About this task>
Only the closing portion of the entries is to be reproduced: the line containing "5.08 90) (size" through the very last line, exactly as written.

(Stored data)
★ ★ ★ ★

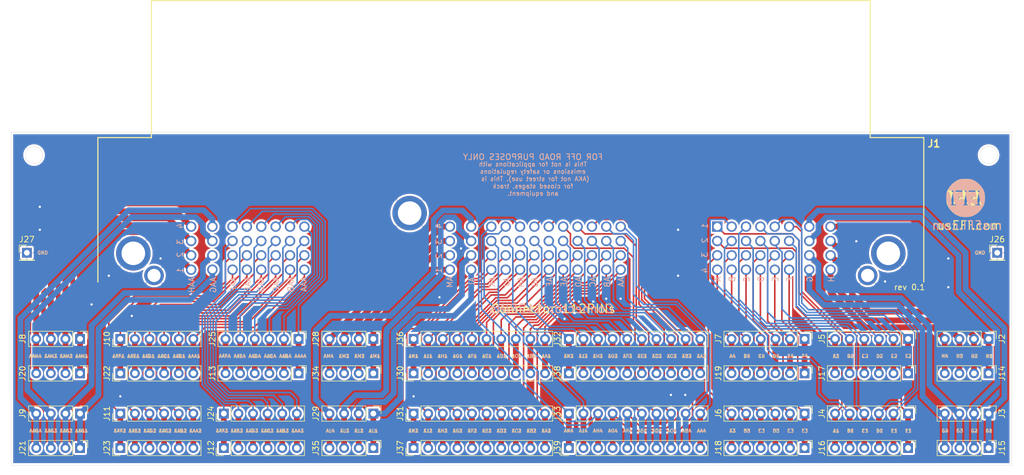
<source format=kicad_pcb>
(kicad_pcb (version 20221018) (generator pcbnew)

  (general
    (thickness 1.6)
  )

  (paper "A4")
  (layers
    (0 "F.Cu" signal)
    (31 "B.Cu" signal)
    (32 "B.Adhes" user "B.Adhesive")
    (33 "F.Adhes" user "F.Adhesive")
    (34 "B.Paste" user)
    (35 "F.Paste" user)
    (36 "B.SilkS" user "B.Silkscreen")
    (37 "F.SilkS" user "F.Silkscreen")
    (38 "B.Mask" user)
    (39 "F.Mask" user)
    (40 "Dwgs.User" user "User.Drawings")
    (41 "Cmts.User" user "User.Comments")
    (42 "Eco1.User" user "User.Eco1")
    (43 "Eco2.User" user "User.Eco2")
    (44 "Edge.Cuts" user)
    (45 "Margin" user)
    (46 "B.CrtYd" user "B.Courtyard")
    (47 "F.CrtYd" user "F.Courtyard")
    (48 "B.Fab" user)
    (49 "F.Fab" user)
  )

  (setup
    (pad_to_mask_clearance 0)
    (pcbplotparams
      (layerselection 0x00010fc_ffffffff)
      (plot_on_all_layers_selection 0x0001000_00000000)
      (disableapertmacros false)
      (usegerberextensions true)
      (usegerberattributes true)
      (usegerberadvancedattributes true)
      (creategerberjobfile true)
      (dashed_line_dash_ratio 12.000000)
      (dashed_line_gap_ratio 3.000000)
      (svgprecision 4)
      (plotframeref false)
      (viasonmask false)
      (mode 1)
      (useauxorigin false)
      (hpglpennumber 1)
      (hpglpenspeed 20)
      (hpglpendiameter 15.000000)
      (dxfpolygonmode true)
      (dxfimperialunits true)
      (dxfusepcbnewfont true)
      (psnegative false)
      (psa4output false)
      (plotreference true)
      (plotvalue true)
      (plotinvisibletext false)
      (sketchpadsonfab false)
      (subtractmaskfromsilk false)
      (outputformat 1)
      (mirror false)
      (drillshape 0)
      (scaleselection 1)
      (outputdirectory "gerber/")
    )
  )

  (net 0 "")
  (net 1 "Earth")
  (net 2 "Net-(J1-PadAAH1)")
  (net 3 "Net-(J1-PadAAH2)")
  (net 4 "Net-(J1-PadAAH3)")
  (net 5 "Net-(J1-PadAAH4)")
  (net 6 "Net-(J1-PadAAG1)")
  (net 7 "Net-(J1-PadAAG2)")
  (net 8 "Net-(J1-PadAAG3)")
  (net 9 "Net-(J1-PadAAG4)")
  (net 10 "Net-(J1-PadAAF1)")
  (net 11 "Net-(J1-PadAAF2)")
  (net 12 "Net-(J1-PadAAF3)")
  (net 13 "Net-(J1-PadAAF4)")
  (net 14 "Net-(J1-PadAAE1)")
  (net 15 "Net-(J1-PadAAE2)")
  (net 16 "Net-(J1-PadAAE3)")
  (net 17 "Net-(J1-PadAAE4)")
  (net 18 "Net-(J1-PadAAD1)")
  (net 19 "Net-(J1-PadAAD2)")
  (net 20 "Net-(J1-PadAAD3)")
  (net 21 "Net-(J1-PadAAD4)")
  (net 22 "Net-(J1-PadAAC1)")
  (net 23 "Net-(J1-PadAAC2)")
  (net 24 "Net-(J1-PadAAC3)")
  (net 25 "Net-(J1-PadAAC4)")
  (net 26 "Net-(J1-PadAAB1)")
  (net 27 "Net-(J1-PadAAB2)")
  (net 28 "Net-(J1-PadAAB3)")
  (net 29 "Net-(J1-PadAAB4)")
  (net 30 "Net-(J1-PadAAA1)")
  (net 31 "Net-(J1-PadAAA2)")
  (net 32 "Net-(J1-PadAAA3)")
  (net 33 "Net-(J1-PadAAA4)")
  (net 34 "Net-(J1-PadAM1)")
  (net 35 "Net-(J1-PadAM2)")
  (net 36 "Net-(J1-PadAM3)")
  (net 37 "Net-(J1-PadAM4)")
  (net 38 "Net-(J1-PadAL1)")
  (net 39 "Net-(J1-PadAL2)")
  (net 40 "Net-(J1-PadAL3)")
  (net 41 "Net-(J1-PadAL4)")
  (net 42 "Net-(J1-PadAK1)")
  (net 43 "Net-(J1-PadAK2)")
  (net 44 "Net-(J1-PadAK3)")
  (net 45 "Net-(J1-PadAK4)")
  (net 46 "Net-(J1-PadAJ1)")
  (net 47 "Net-(J1-PadAJ2)")
  (net 48 "Net-(J1-PadAJ3)")
  (net 49 "Net-(J1-PadAJ4)")
  (net 50 "Net-(J1-PadAH1)")
  (net 51 "Net-(J1-PadAH2)")
  (net 52 "Net-(J1-PadAH3)")
  (net 53 "Net-(J1-PadAH4)")
  (net 54 "Net-(J1-PadAG1)")
  (net 55 "Net-(J1-PadAG2)")
  (net 56 "Net-(J1-PadAG3)")
  (net 57 "Net-(J1-PadAG4)")
  (net 58 "Net-(J1-PadAF1)")
  (net 59 "Net-(J1-PadAF2)")
  (net 60 "Net-(J1-PadAF3)")
  (net 61 "Net-(J1-PadAF4)")
  (net 62 "Net-(J1-PadAE1)")
  (net 63 "Net-(J1-PadAE2)")
  (net 64 "Net-(J1-PadAE3)")
  (net 65 "Net-(J1-PadAE4)")
  (net 66 "Net-(J1-PadAD1)")
  (net 67 "Net-(J1-PadAD2)")
  (net 68 "Net-(J1-PadAD3)")
  (net 69 "Net-(J1-PadAD4)")
  (net 70 "Net-(J1-PadAC1)")
  (net 71 "Net-(J1-PadAC2)")
  (net 72 "Net-(J1-PadAC3)")
  (net 73 "Net-(J1-PadAC4)")
  (net 74 "Net-(J1-PadAB1)")
  (net 75 "Net-(J1-PadAB2)")
  (net 76 "Net-(J1-PadAB3)")
  (net 77 "Net-(J1-PadAB4)")
  (net 78 "Net-(J1-PadAA1)")
  (net 79 "Net-(J1-PadAA2)")
  (net 80 "Net-(J1-PadAA3)")
  (net 81 "Net-(J1-PadAA4)")
  (net 82 "Net-(J1-PadH4)")
  (net 83 "Net-(J1-PadH3)")
  (net 84 "Net-(J1-PadH2)")
  (net 85 "Net-(J1-PadH1)")
  (net 86 "Net-(J1-PadG4)")
  (net 87 "Net-(J1-PadG3)")
  (net 88 "Net-(J1-PadG2)")
  (net 89 "Net-(J1-PadG1)")
  (net 90 "Net-(J1-PadF4)")
  (net 91 "Net-(J1-PadF3)")
  (net 92 "Net-(J1-PadF2)")
  (net 93 "Net-(J1-PadF1)")
  (net 94 "Net-(J1-PadE4)")
  (net 95 "Net-(J1-PadE3)")
  (net 96 "Net-(J1-PadE2)")
  (net 97 "Net-(J1-PadE1)")
  (net 98 "Net-(J1-PadD4)")
  (net 99 "Net-(J1-PadD3)")
  (net 100 "Net-(J1-PadD2)")
  (net 101 "Net-(J1-PadD1)")
  (net 102 "Net-(J1-PadC4)")
  (net 103 "Net-(J1-PadC3)")
  (net 104 "Net-(J1-PadC2)")
  (net 105 "Net-(J1-PadC1)")
  (net 106 "Net-(J1-PadB4)")
  (net 107 "Net-(J1-PadB3)")
  (net 108 "Net-(J1-PadB2)")
  (net 109 "Net-(J1-PadB1)")
  (net 110 "Net-(J1-PadA4)")
  (net 111 "Net-(J1-PadA3)")
  (net 112 "Net-(J1-PadA2)")
  (net 113 "Net-(J1-PadA1)")

  (footprint "rusefi_lib_private:64333-0100_1" (layer "F.Cu") (at 167.915001 63.100001))

  (footprint "Pin_Headers:Pin_Header_Straight_1x04_Pitch2.54mm" (layer "F.Cu") (at 247 111 -90))

  (footprint "Pin_Headers:Pin_Header_Straight_1x06_Pitch2.54mm" (layer "F.Cu") (at 233 111 -90))

  (footprint "Pin_Headers:Pin_Header_Straight_1x06_Pitch2.54mm" (layer "F.Cu") (at 233 98 -90))

  (footprint "Pin_Headers:Pin_Header_Straight_1x06_Pitch2.54mm" (layer "F.Cu") (at 215 111 -90))

  (footprint "Pin_Headers:Pin_Header_Straight_1x06_Pitch2.54mm" (layer "F.Cu") (at 215 98 -90))

  (footprint "Pin_Headers:Pin_Header_Straight_1x04_Pitch2.54mm" (layer "F.Cu") (at 89 98 -90))

  (footprint "Pin_Headers:Pin_Header_Straight_1x04_Pitch2.54mm" (layer "F.Cu") (at 89 111 -90))

  (footprint "Pin_Headers:Pin_Header_Straight_1x06_Pitch2.54mm" (layer "F.Cu") (at 96 98 90))

  (footprint "Pin_Headers:Pin_Header_Straight_1x06_Pitch2.54mm" (layer "F.Cu") (at 96 111 90))

  (footprint "Pin_Headers:Pin_Header_Straight_1x06_Pitch2.54mm" (layer "F.Cu") (at 114 117 90))

  (footprint "Pin_Headers:Pin_Header_Straight_1x06_Pitch2.54mm" (layer "F.Cu") (at 127 104 -90))

  (footprint "Pin_Headers:Pin_Header_Straight_1x04_Pitch2.54mm" (layer "F.Cu") (at 247 104 -90))

  (footprint "Pin_Headers:Pin_Header_Straight_1x04_Pitch2.54mm" (layer "F.Cu") (at 247 117 -90))

  (footprint "Pin_Headers:Pin_Header_Straight_1x06_Pitch2.54mm" (layer "F.Cu") (at 233 117 -90))

  (footprint "Pin_Headers:Pin_Header_Straight_1x06_Pitch2.54mm" (layer "F.Cu") (at 233 104 -90))

  (footprint "Pin_Headers:Pin_Header_Straight_1x06_Pitch2.54mm" (layer "F.Cu") (at 215 117 -90))

  (footprint "Pin_Headers:Pin_Header_Straight_1x06_Pitch2.54mm" (layer "F.Cu") (at 215 104 -90))

  (footprint "Pin_Headers:Pin_Header_Straight_1x04_Pitch2.54mm" (layer "F.Cu") (at 89 104 -90))

  (footprint "Pin_Headers:Pin_Header_Straight_1x04_Pitch2.54mm" (layer "F.Cu") (at 89 117 -90))

  (footprint "Pin_Headers:Pin_Header_Straight_1x06_Pitch2.54mm" (layer "F.Cu") (at 96 117 90))

  (footprint "Pin_Headers:Pin_Header_Straight_1x06_Pitch2.54mm" (layer "F.Cu") (at 114 111 90))

  (footprint "Pin_Headers:Pin_Header_Straight_1x06_Pitch2.54mm" (layer "F.Cu") (at 127 98 -90))

  (footprint "Pin_Headers:Pin_Header_Straight_1x01_Pitch2.54mm" (layer "F.Cu") (at 248.5 83))

  (footprint "Pin_Headers:Pin_Header_Straight_1x01_Pitch2.54mm" (layer "F.Cu") (at 79.75 83))

  (footprint "Pin_Headers:Pin_Header_Straight_1x04_Pitch2.54mm" (layer "F.Cu") (at 140 98 -90))

  (footprint "Pin_Headers:Pin_Header_Straight_1x04_Pitch2.54mm" (layer "F.Cu") (at 140 111 -90))

  (footprint "Pin_Headers:Pin_Header_Straight_1x10_Pitch2.54mm" (layer "F.Cu") (at 147 104 90))

  (footprint "Pin_Headers:Pin_Header_Straight_1x10_Pitch2.54mm" (layer "F.Cu") (at 147 111 90))

  (footprint "Pin_Headers:Pin_Header_Straight_1x10_Pitch2.54mm" (layer "F.Cu") (at 174 98 90))

  (footprint "Pin_Headers:Pin_Header_Straight_1x10_Pitch2.54mm" (layer "F.Cu") (at 174 111 90))

  (footprint "Pin_Headers:Pin_Header_Straight_1x04_Pitch2.54mm" (layer "F.Cu") (at 140 104 -90))

  (footprint "Pin_Headers:Pin_Header_Straight_1x10_Pitch2.54mm" (layer "F.Cu") (at 147 98 90))

  (footprint "Pin_Headers:Pin_Header_Straight_1x10_Pitch2.54mm" (layer "F.Cu") (at 147 117 90))

  (footprint "Pin_Headers:Pin_Header_Straight_1x10_Pitch2.54mm" (layer "F.Cu") (at 174 104 90))

  (footprint "Pin_Headers:Pin_Header_Straight_1x10_Pitch2.54mm" (layer "F.Cu") (at 174 117 90))

  (footprint "Pin_Headers:Pin_Header_Straight_1x04_Pitch2.54mm" (layer "F.Cu") (at 140 117 -90))

  (footprint "Pin_Headers:Pin_Header_Straight_1x06_Pitch2.54mm" (layer "F.Cu")
    (tstamp 00000000-0000-0000-0000-00005fa0e010)
    (at 96 104 90)
    (descr "Through hole straight pin header, 1x06, 2.54mm pitch, single row")
    (tags "Through hole pin header THT 1x06 2.54mm single row")
    (path "/00000000-0000-0000-0000-00005fc12467")
    (attr through_hole)
    (fp_text reference "J22" (at 0 -2.33 90) (layer "F.SilkS")
        (effects (font (size 1 1) (thickness 0.15)))
      (tstamp de3d2c4e-4a5f-47c5-bcd4-a4e52c9bf6fd)
    )
    (fp_text value "Conn_01x06" (at 0 15.03 90) (layer "F.Fab")
        (effects (font (size 1 1) (thickness 0.15)))
      (tstamp b8028898-dfeb-4aee-85a5-364fe71f646b)
    )
    (fp_text user "${REFERENCE}" (at 0 6.35) (layer "F.Fab")
        (effects (font (size 1 1) (thickness 0.15)))
      (tstamp 7ff62417-7a7d-488b-be79-d38f60d91f4c)
    )
    (fp_line (start -1.33 -1.33) (end 0 -1.33)
      (stroke (width 0.12) (type solid)) (layer "F.SilkS") (tstamp dfaa8549-a55c-4639-99d0-d8fd7ad7918f))
    (fp_line (start -1.33 0) (end -1.33 -1.33)
      (stroke (width 0.12) (type solid)) (layer "F.SilkS") (tstamp a7a32df8-4161-4553-966c-5c6df13a87c1))
    (fp_line (start -1.33 1.27) (end -1.33 14.03)
      (stroke (width 0.12) (type solid)) (layer "F.SilkS") (tstamp 74af025e-58b5-49f6-b018-e922212fc20c))
    (fp_line (start -1.33 1.27) (end 1.33 1.27)
      (stroke (width 0.12) (type solid)) (layer "F.SilkS") (tstamp d4fb6ed9-5839-4e06-b0cb-134c4d77215c))
    (fp_line (start -1.33 14.03) (end 1.33 14.03)
      (stroke (width 0.12) (type solid)) (layer "F.SilkS") (tstamp c6b045c2-b0d5-43f6-85a2-839a871afc63))
    (fp_line (start 1.33 1.27) (end 1.33 14.03)
      (stroke (width 0.12) (type solid)) (layer "F.SilkS") (tstamp 0aed54c7-6baa-4807-a6a4-805eb8f042d2))
    (fp_line (start -1.8 -1.8) (end -1.8 14.5)
      (stroke (width 0.05) (type solid)) (layer "F.CrtYd") (tstamp ead10624-652a-483e-80c8-0894f0ffb4c8))
    (fp_line (start -1.8 14.5) (end 1.8 14.5)
      (stroke (width 0.05) (type solid)) (layer "F.CrtYd") (tstamp 52ca9cc5-f1e0-4bee-b3e2-8dfb1bea3f39))
    (fp_line (start 1.8 -1.8) (end -1.8 -1.8)
      (stroke (width 0.05) (type solid)) (layer "F.CrtYd") (tstamp 1349d523-12ce-4b5c-bd61-d00044027742))
    (fp_line (start 1.8 14.5) (end 1.8 -1.8)
      (stroke (width 0.05) (type solid)) (layer "F.CrtYd") (tstamp b00b903f-9780-4ab5-902f-123fc480465e))
    (fp_line (start -1.27 -0.635) (end -0.635 -1.27)
      (stroke (width 0.1) (type solid)) (layer "F.Fab") (tstamp a9c58a91-656e-4bc3-bddd-b58bc17b5349))
    (fp_line (start -1.27 13.97) (end -1.27 -0.635)
      (stroke (width 0.1) (type solid)) (layer "F.Fab") (tstamp 10658525-0317-4232-9df2-c2f7a38a20d8))
    (fp_line (start -0.635 -1.27) (end 1.27 -1.27)
      (stroke (width 0.1) (type solid)) (layer "F.Fab") (tstamp bf2416d6-21ec-418d-9e5e-89bbe8c06774))
    (fp_line (start 1.27 -1.27) (end 1.27 13.97)
      (stroke (width 0.1) (type solid)) (layer "F.Fab") (tstamp fb0a914b-6b03-4f47-a9fa-cf409f97f317))
    (fp_line (start 1.27 13.97) (end -1.27 13.97)
      (stroke (width 0.1) (type solid)) (layer "F.Fab") (tstamp e60d31e6-0b2a-42d4-aa52-423eca67d636))
    (pad "1" thru_hole rect (at 0 0 90) (size 1.7 1.7) (drill 1) (layers "*.Cu" "*.Mask")
      (net 10 "Net-(J1-PadAAF1)") (tstamp 3f1cacea-9863-490f-b5e8-845f45a255e8))
    (pad "2" thru_hole oval (at 0 2.54 90) (size 1.7 1.7) (drill 1) (layers "*.Cu" "*.Mask")
      (net 14 "Net-(J1-PadAAE1)") (tstamp e9afd861-6e0c-4183-b25a-03133a28c24f))
    (pad "3" thru_hole oval (at 0 5.08 90) (size 1.7 1.7) (drill 1) (layers "*.Cu" "*.Mask")
      (net 18 "Net-(J1-PadAAD1)") (tstamp 65fbedf8-68b5-40f3-ac47-68a97d52b5e3))
    (pad "4" thru_hole oval (at 0 7.62 90) (size 1.7 1.7) (drill 1) (layers "*.Cu" "*.Mask")
      (net 22 "Net-(J1-PadAAC1)") (tstamp 054c4606-d3f4-46ac-b8e2-bf43bdf0aaa2))
    (pad "5" thru_hole oval (at 0 10.16 90) (size 1.7 1.7) (drill 1) (layers "*.Cu" "*.Mask")
      (net 26 "Net-(J1-PadAAB1)") (tstamp cc392390-e865-4dee-be3e-8c5fdfc3641a))
    (pad "6" thru_hole oval (at 0 12.7 90) (size 1.7 1.7) (
... [692784 chars truncated]
</source>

★ ★ ★ ★

Written response>
    (pad "3" thru_hole oval (at 0 5.08 90) (size 1.7 1.7) (drill 1) (layers "*.Cu" "*.Mask")
      (net 18 "Net-(J1-PadAAD1)") (tstamp 65fbedf8-68b5-40f3-ac47-68a97d52b5e3))
    (pad "4" thru_hole oval (at 0 7.62 90) (size 1.7 1.7) (drill 1) (layers "*.Cu" "*.Mask")
      (net 22 "Net-(J1-PadAAC1)") (tstamp 054c4606-d3f4-46ac-b8e2-bf43bdf0aaa2))
    (pad "5" thru_hole oval (at 0 10.16 90) (size 1.7 1.7) (drill 1) (layers "*.Cu" "*.Mask")
      (net 26 "Net-(J1-PadAAB1)") (tstamp cc392390-e865-4dee-be3e-8c5fdfc3641a))
    (pad "6" thru_hole oval (at 0 12.7 90) (size 1.7 1.7) (
... [692784 chars truncated]
</source>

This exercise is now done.